CryoGrid.Heat.enthalpyinv
— Methodenthalpyinv(::FreeWater, H, θwi, C, L)
Inverse enthalpy function for free water freezing characteristic given enthalpy H
, total water content θwi
, heat capacity C
, and latent heat of fusion L
.
CryoGrid.Heat.enthalpyinv
— Methodenthalpyinv([::FreezeCurve], sub::SubSurface, heat::HeatBalance, state)
Evaluates the inverse enthalpy function (H -> T) on the current state.
CryoGrid.Heat.freezecurve
— Methodfreezecurve(sub::SubSurface)
Returns the soil freezing characteristic FreezeCurve
for the given subsurface layer. Defautls to FreeWater
.
CryoGrid.Heat.freezethaw!
— MethodImplementation of "free water" freezing characteristic for any subsurface layer. Assumes that state
contains at least temperature (T), enthalpy (H), heat capacity (C), total water content (θwi), and liquid water content (θw).
CryoGrid.Heat.freezethaw!
— Methodfreezethaw!(::FreezeCurve, ::SubSurface, ::Process, state)
Calculates freezing and thawing effects, including evaluation of the freeze curve. In general, this function should compute at least the liquid/frozen water contents and the corresponding heat capacity.
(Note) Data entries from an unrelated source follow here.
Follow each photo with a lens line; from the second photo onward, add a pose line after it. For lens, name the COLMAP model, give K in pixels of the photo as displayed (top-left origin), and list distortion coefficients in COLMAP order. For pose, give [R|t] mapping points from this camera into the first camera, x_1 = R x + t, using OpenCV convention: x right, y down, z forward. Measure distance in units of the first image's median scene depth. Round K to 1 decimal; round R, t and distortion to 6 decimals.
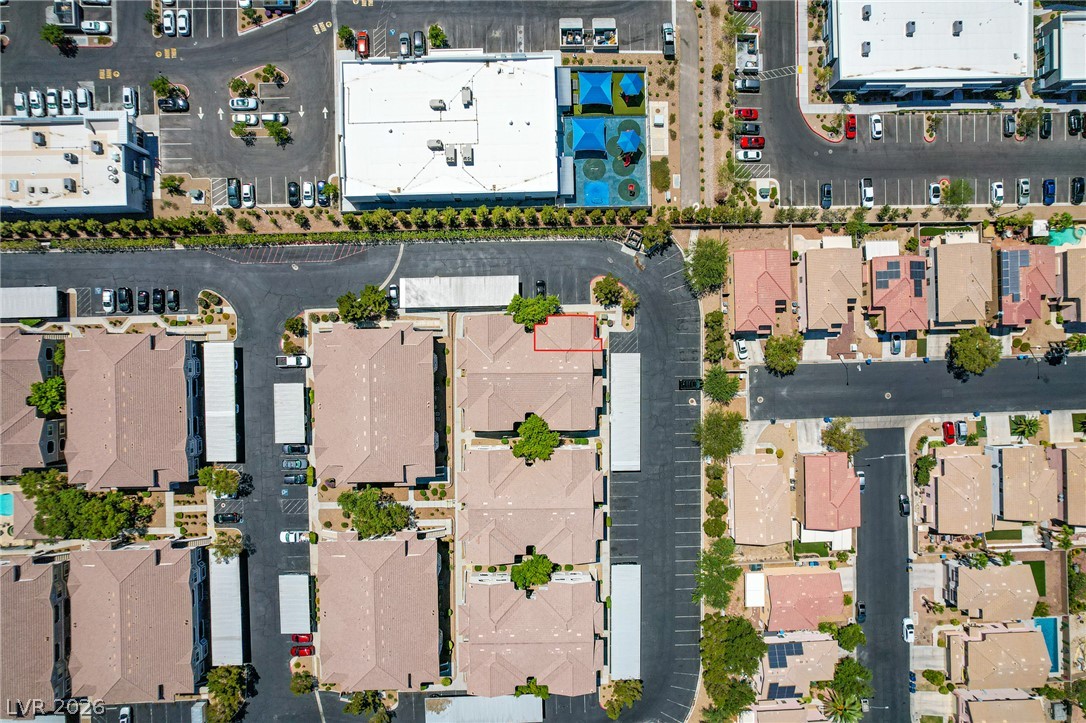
lens RADIAL K [[705.3, 0, 538.1], [0, 705.3, 361.1], [0, 0, 1]] dist [-0.086688, 0.076713]
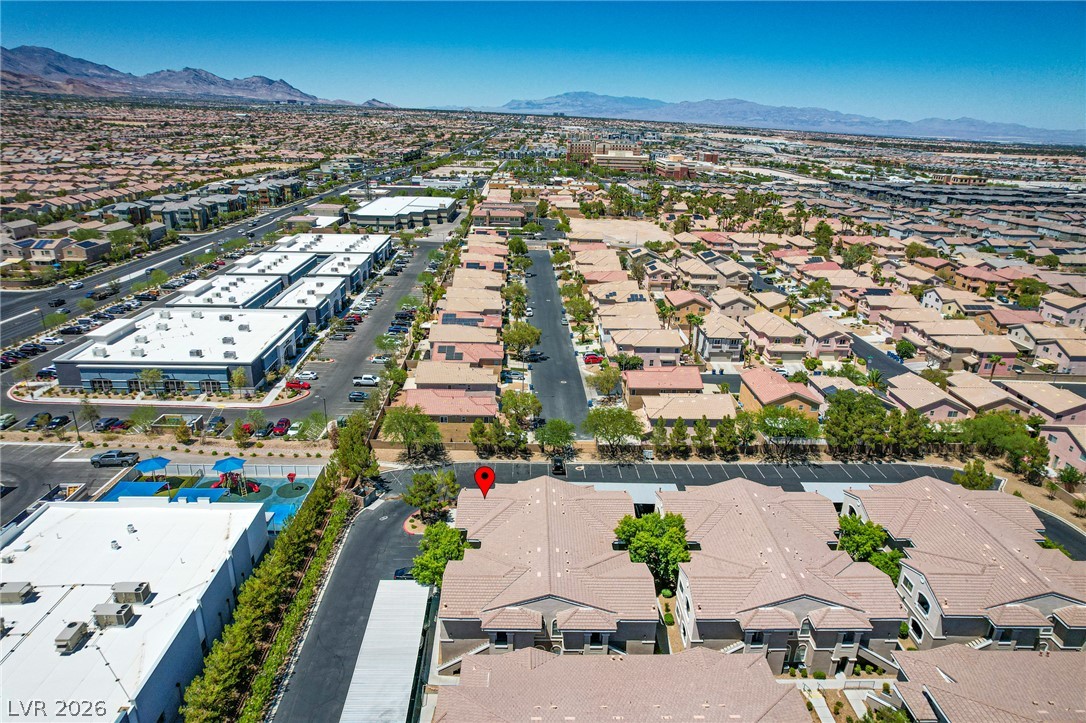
lens RADIAL K [[695.7, 0, 555.3], [0, 695.7, 367.1], [0, 0, 1]] dist [-0.081008, 0.075319]
pose [[-0.028354, -0.362527, 0.931542, -0.487307], [0.999597, -0.009083, 0.026890, 0.009216], [-0.001287, 0.931929, 0.362639, 0.613480]]
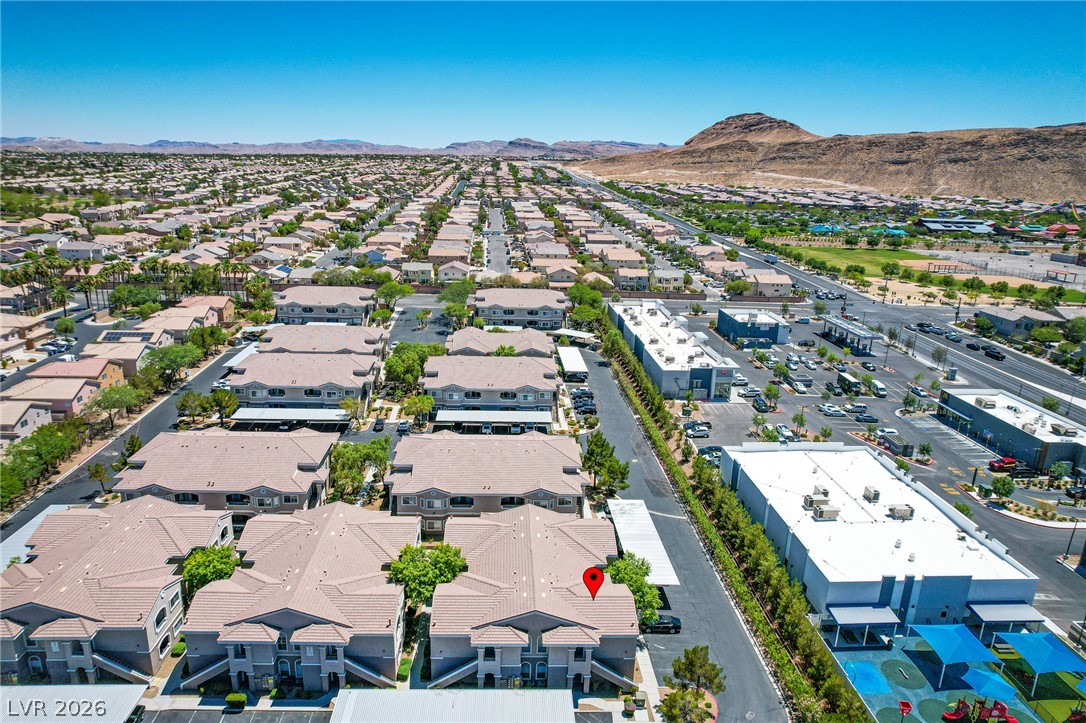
lens RADIAL K [[705.3, 0, 538.1], [0, 705.3, 361.1], [0, 0, 1]] dist [-0.086688, 0.076713]
pose [[0.031232, 0.253634, -0.966796, 0.519544], [-0.997818, -0.048388, -0.044928, 0.045571], [-0.058177, 0.966089, 0.251569, 0.634594]]
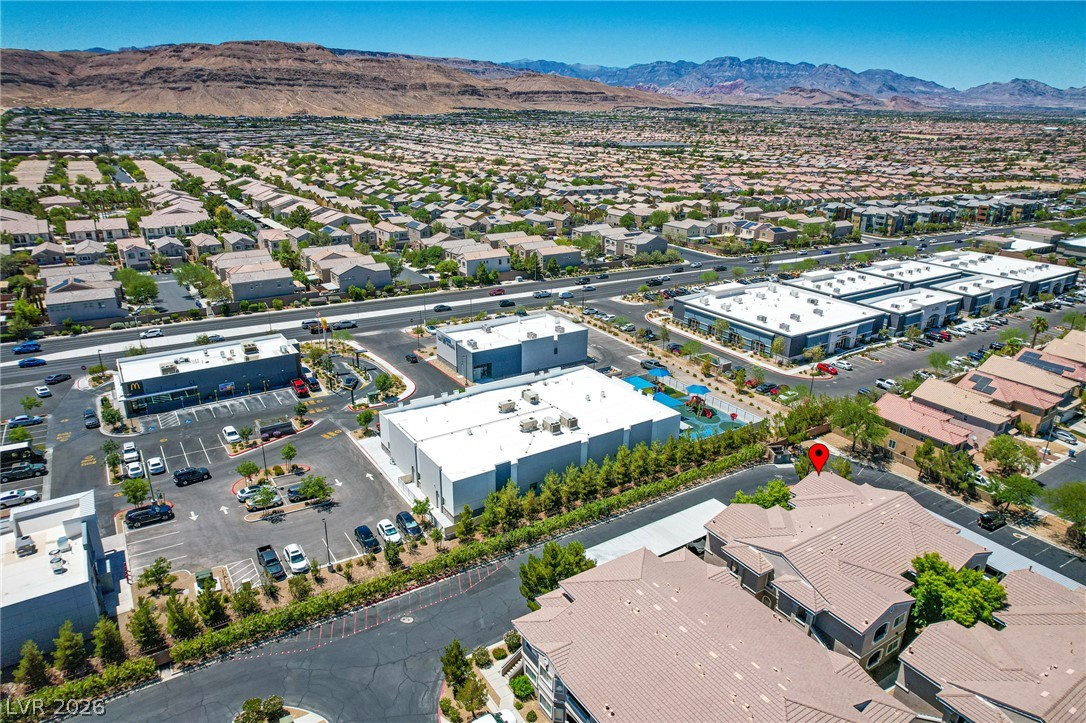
lens RADIAL K [[705.3, 0, 538.1], [0, 705.3, 361.1], [0, 0, 1]] dist [-0.086688, 0.076713]
pose [[0.847965, -0.186594, 0.496122, -0.490825], [0.529778, 0.268305, -0.804579, 0.308613], [0.017017, 0.945090, 0.326366, 0.620405]]
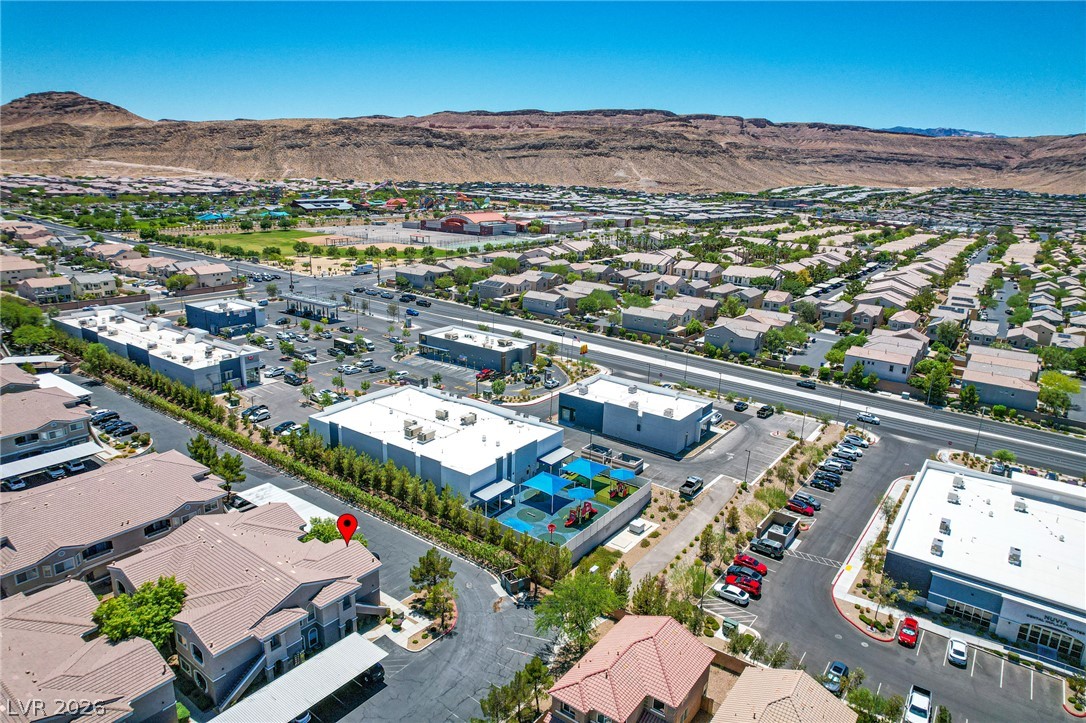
lens RADIAL K [[688.2, 0, 543.0], [0, 688.2, 361.5], [0, 0, 1]] dist [-0.079886, 0.074837]
pose [[0.793481, 0.167909, -0.584974, 0.506685], [-0.607805, 0.169652, -0.775752, 0.285190], [-0.031014, 0.971095, 0.236672, 0.636577]]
Other variables such as temperature or enthalpy may also need to be computed depending on the thermal scheme being implemented.
CryoGrid.Heat.heat_conduction_linear_periodic_ub
— MethodAnalytical solution to linear form of the heat equation on a semi-infinite rod with periodic fluctuations at the upper boundary. Solution taken from Riseborough et al. 2008.
CryoGrid.Heat.heatcapacity!
— Methodheatcapacity!(sub::SubSurface, state)
Computes the heat capacity for the given layer from the current state and stores the result in-place in the state variable C
.
CryoGrid.Heat.heatcapacity
— Methodheatcapacity(sub::SubSurface, state, i)
Computes the heat capacity as a weighted average over constituent capacities with volumetric fractions θfracs
.
CryoGrid.Heat.thermalconductivity!
— Methodthermalconductivity!(sub::SubSurface, state)
Computes the thermal conductivity for the given layer from the current state and stores the result in-place in the state variable k
.
CryoGrid.Heat.thermalconductivity
— Methodthermalconductivity(sub::SubSurface, heat::HeatBalance, state, i)
Computes the thermal conductivity as a squared weighted sum over constituent conductivities with volumetric fractions θfracs
.
CryoGrid.Heat.thermalproperties
— Methodthermalproperties(::SubSurface)
Returns the thermal properties for the given subsurface layer.